Construction continues on outlying parcels of the Ridgeway Trace center, near Poplar Avenue and Interstate 240. The retail development also features a Target, Best Buy and Sports Authority. (Photo: Lance Murphey)

Turnaround is certainly on the minds of retailers and retail landlords, who have seen 7.5 million jobs lost since the end of 2007.

The Memphis retail market was basically unchanged in the third quarter of 2010 (July through September), a sign that recovery might be under way.

The vacancy rate dropped from 9 percent in the second quarter to 8.9 percent in the third, according to the CoStar Group Inc.’s retail report third quarter 2010.

But the Memphis market saw an overall decrease in the vacancy rate over the past four quarters. The amount of vacant sublease space has trended down as well, from 324,553 square feet in Q4 2009 to 257,259 currently.

Cary Whitehead, senior vice president of Boyle Investment Co., foresees positive absorption in 2011, as vacancy stabilizes.

“We’re seeing a lot of positive signs in retail – more leasing activity, more leases being signed, new tenants looking at coming into Memphis – all of that is excellent after a slowdown,” Whitehead said.

Net absorption for the quarter was positive at 101,589 square feet.

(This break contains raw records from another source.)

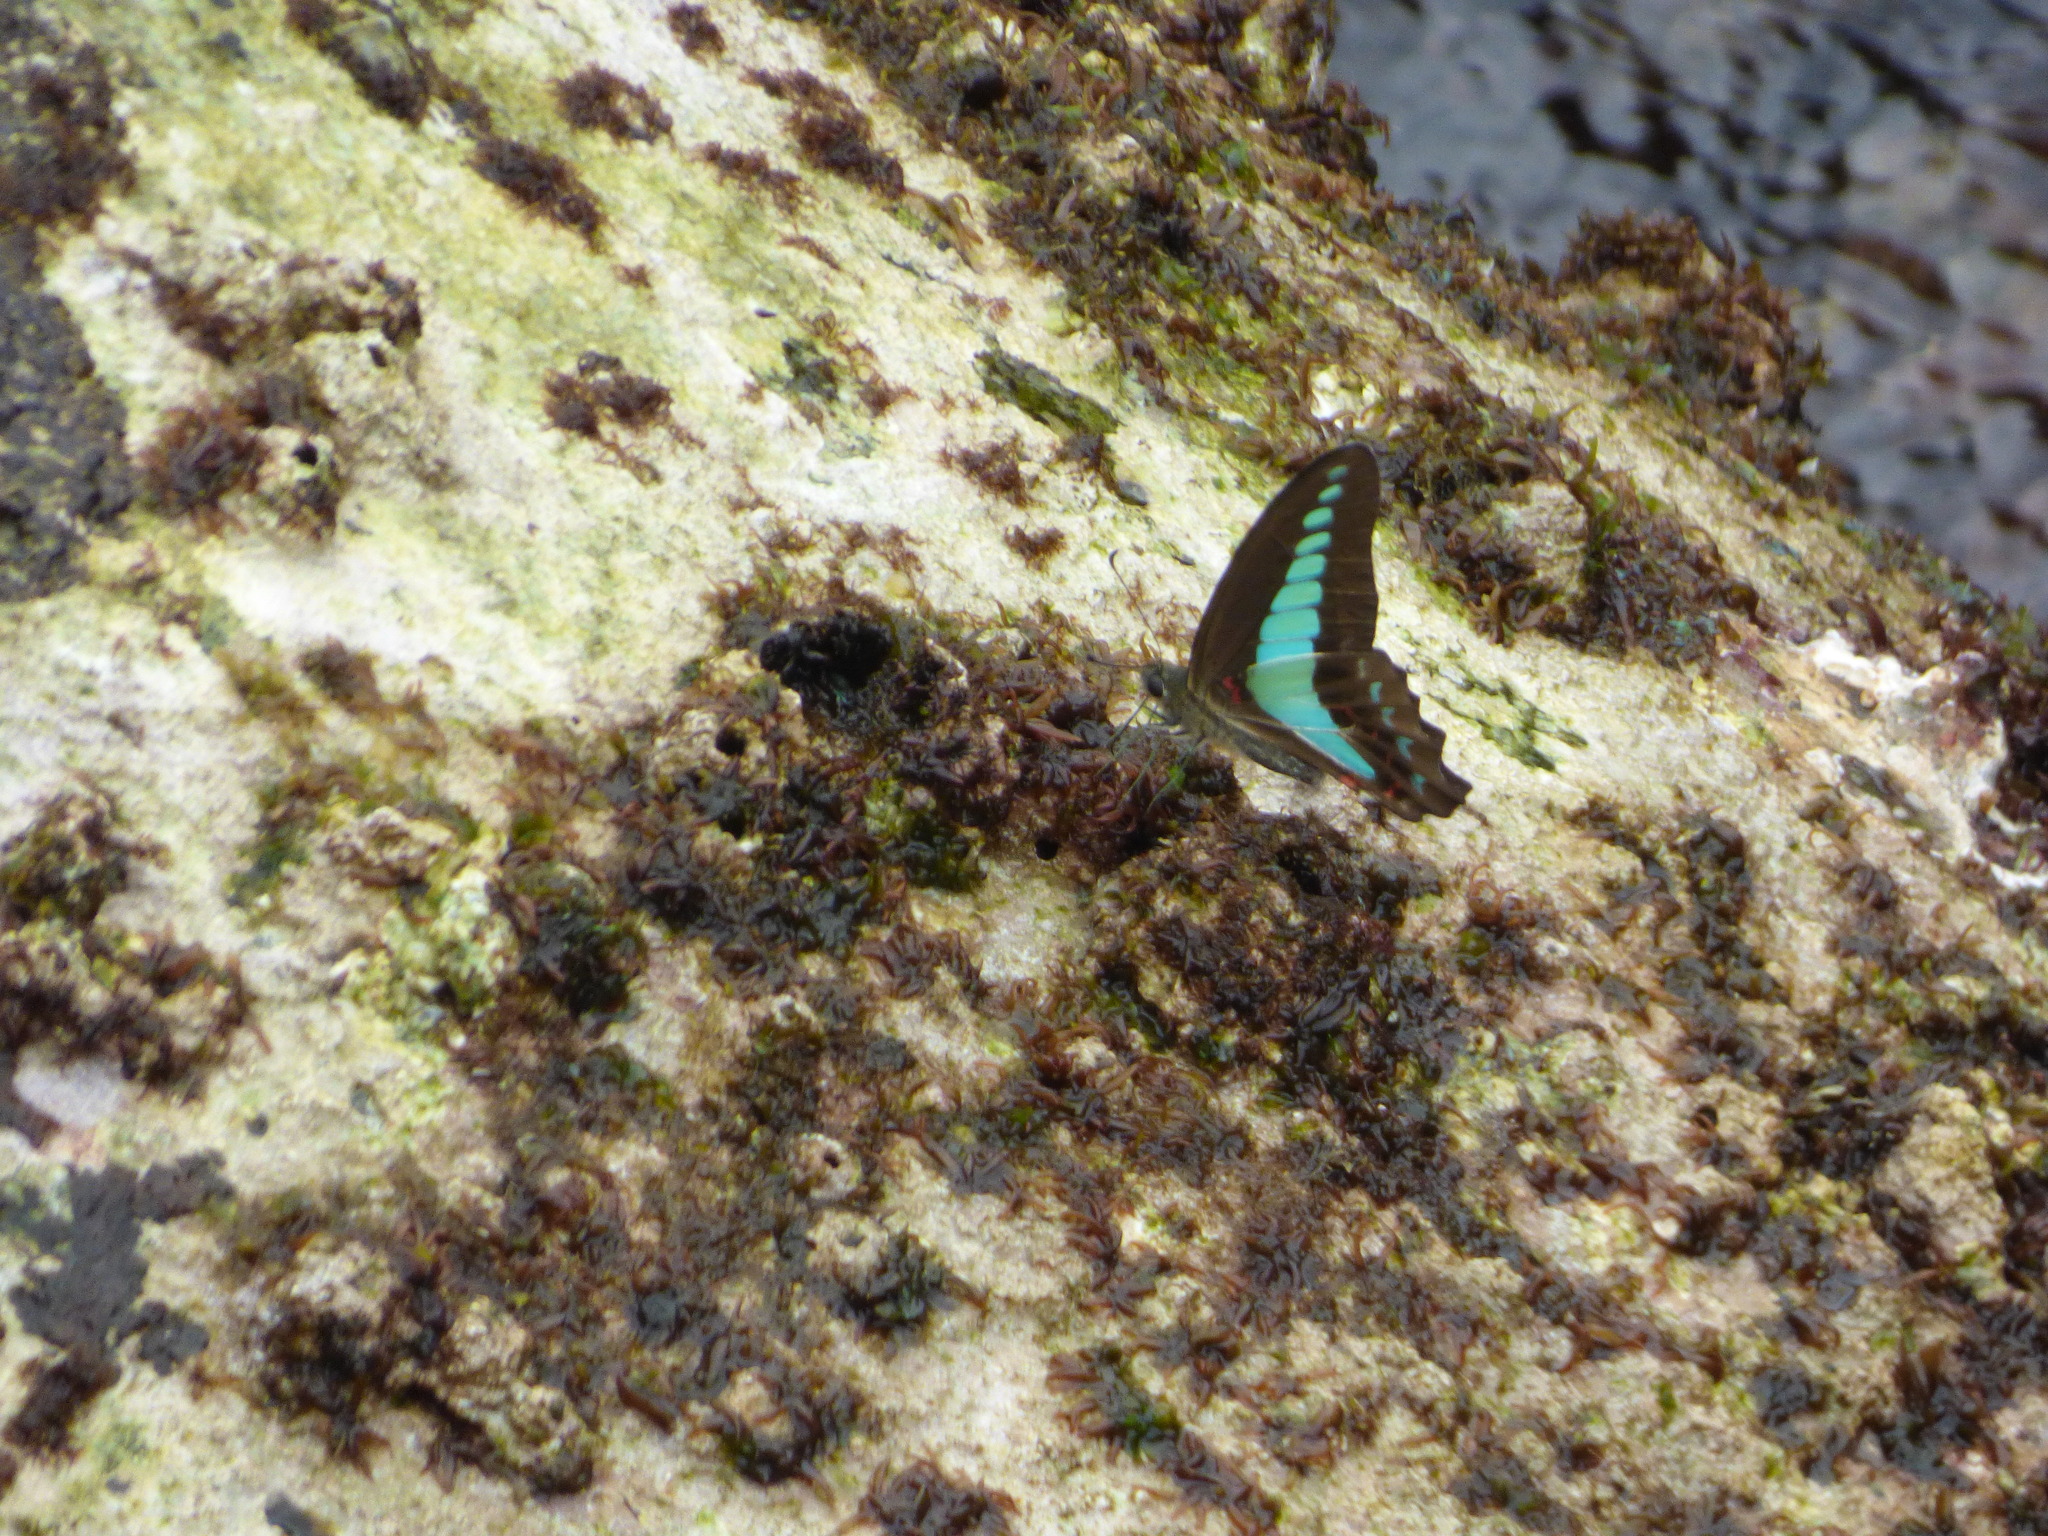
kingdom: Fungi
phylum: Ascomycota
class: Sordariomycetes
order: Microascales
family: Microascaceae
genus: Graphium
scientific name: Graphium sarpedon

And rental rates saw a 1.1 percent bump for the current quarter and a 6.6 percent drop from four quarters ago.

Class A and B real estate in trade areas like Germantown, East Memphis, Southaven and Olive Branch have seen greater rises in rental rates than the overall market because they have high demand from retailers.

“We’re running out of the A and B real estate in Memphis – which I consider well-located real estate that has a signalized intersection that may have some international tenants,” said Shawn Massey, partner with The Shopping Center Group LLC. “The vacancy rate for that good real estate is actually very low in Memphis and other parts of the Southeast.”

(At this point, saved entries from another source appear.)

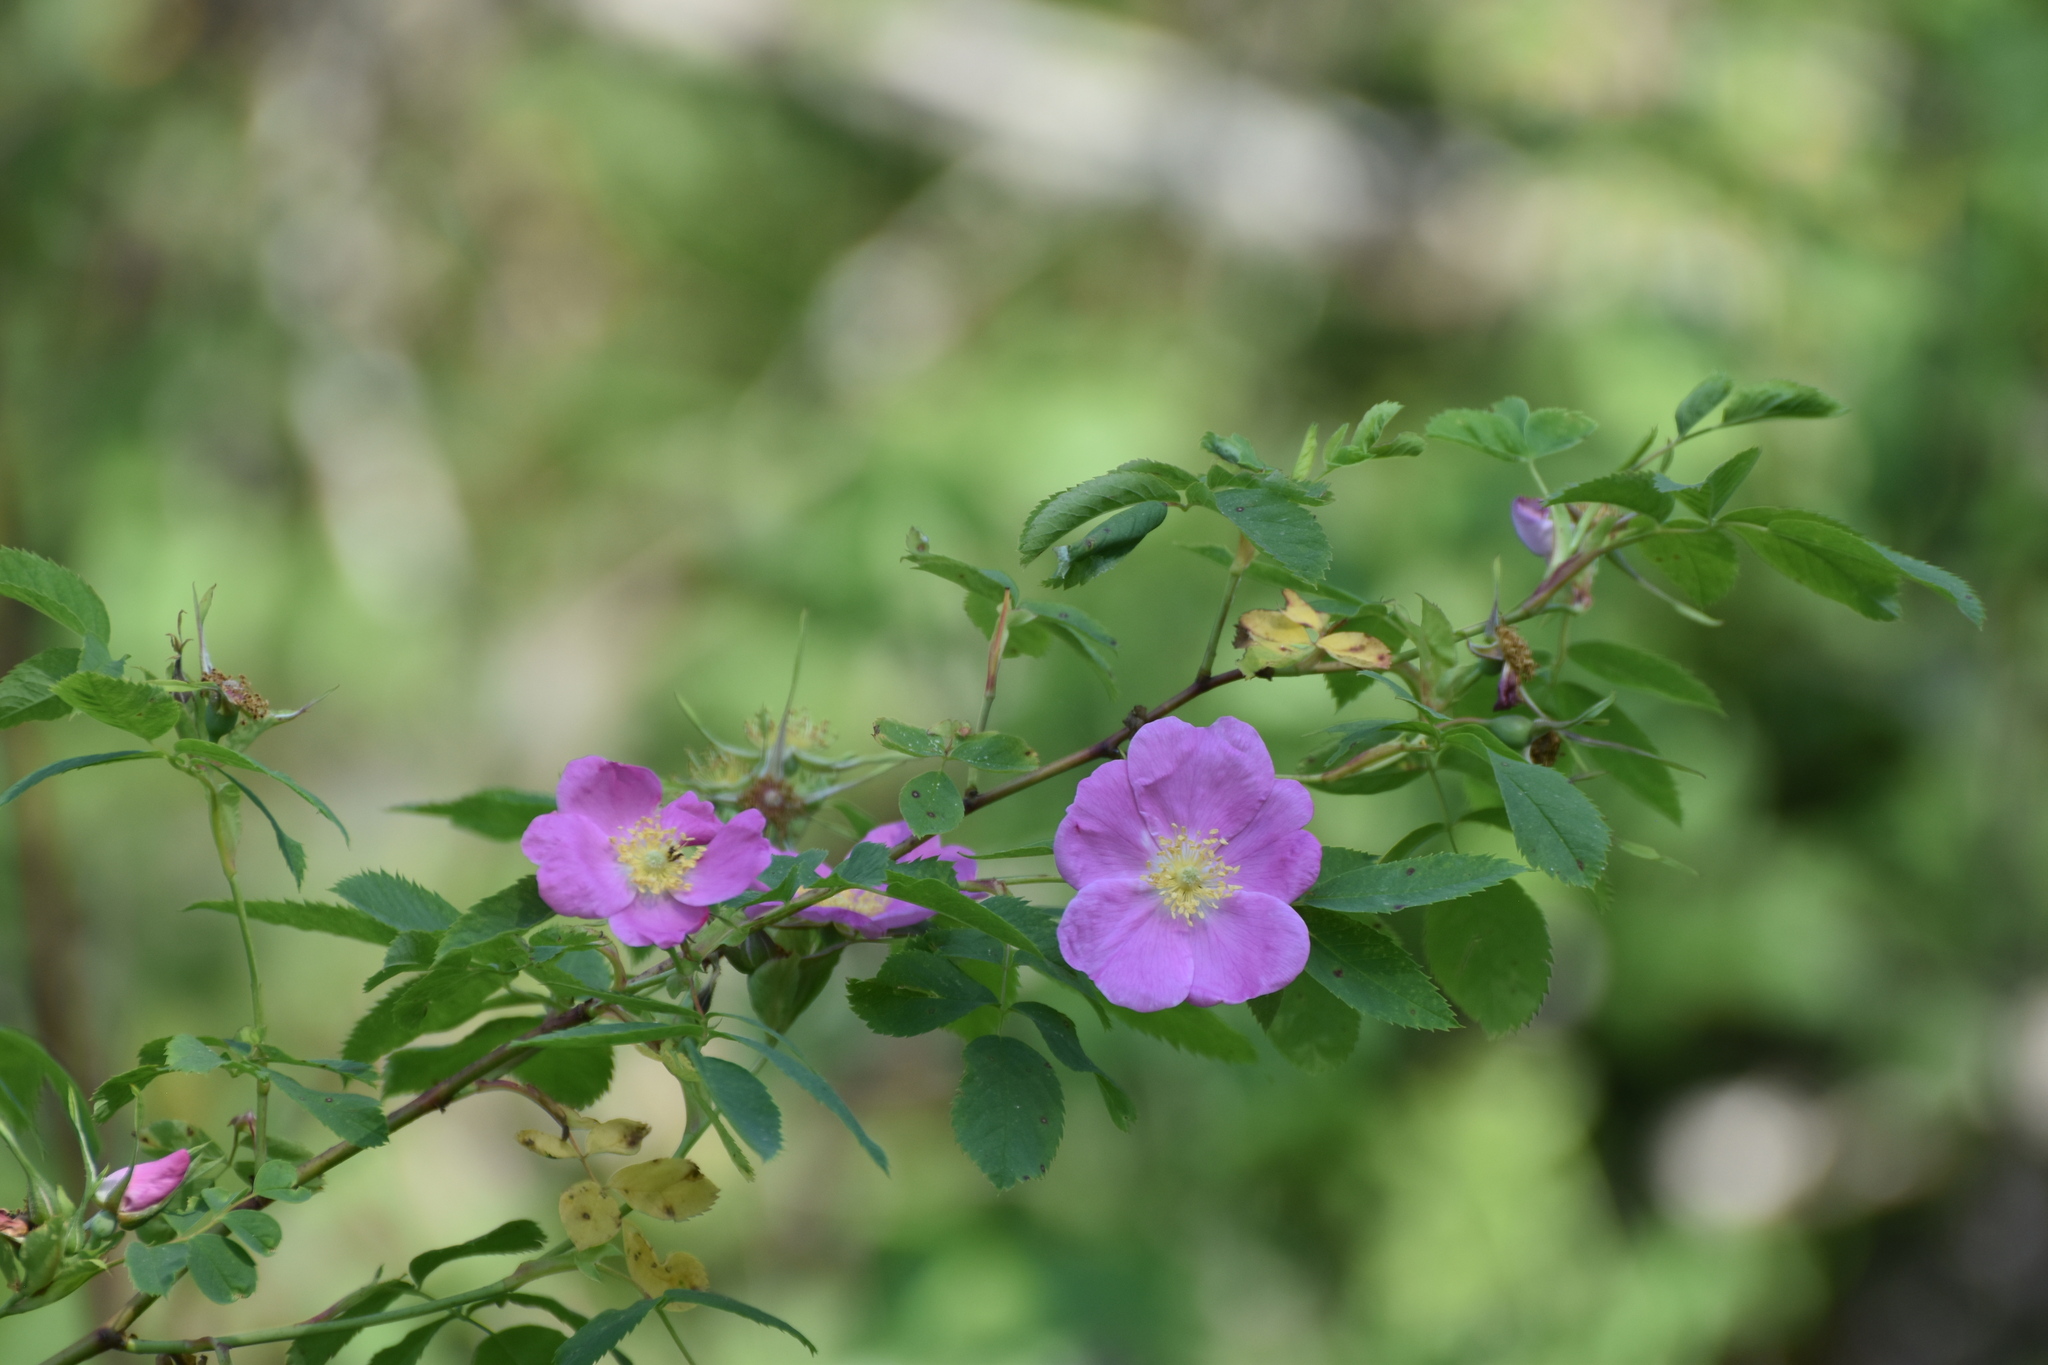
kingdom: Plantae
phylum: Tracheophyta
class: Magnoliopsida
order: Rosales
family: Rosaceae
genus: Rosa
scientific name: Rosa majalis
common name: Cinnamon rose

Across the market, incentives are in place to appeal to new tenants and drive occupancy. For instance, the longtime Memphis firm Loeb Properties Inc. has been periodically offering six months free rent over the past few years.

“We’ll continue to consider it on a property-to-property basis moving forward into 2011 until demand starts to pick up,” said Matt Prince, Loeb’s senior vice president of brokerage and development.

As of Sept. 30, Memphis had 29.5 million square feet of retail space in existing inventory, with 25,000 square feet of new supply for 2010, according to Colliers International’s fall 2010 retail highlights. Absorption in 2009 totaled 106,000 square feet, while 2010 absorption reached 252,087.

The price of land in the Memphis market has most likely bottomed out or will bottom out in 2011, Whitehead said. Banks that are still in the process of foreclosing on land could affect year-end values.

The largest lease signings of 2010 included New Horizon Computer Learning Center’s 28,849-square-foot lease at 4765 American Way, Goodwill’s 27,000-square-foot lease at 8017 U.S. Highway 51 N. and Babies R Us 23,500-square-foot lease at 7686 Polo Grounds Blvd.

Over the past four quarters, the shopping center vacancy rate has gone from 13.5 percent at the end of 2009’s fourth quarter, to 13.1 percent of 2010’s Q1, to 12.8 percent at Q2 and lastly 12.7 percent at Q3’s end.

As dominant regional malls and grocery-anchored neighborhood centers continue to be the strongest performers, a focus on infill will likely be a notable trend of 2011 and beyond.

“I don’t see a new major shopping center being built in 2011, but it could happen,” Whitehead said.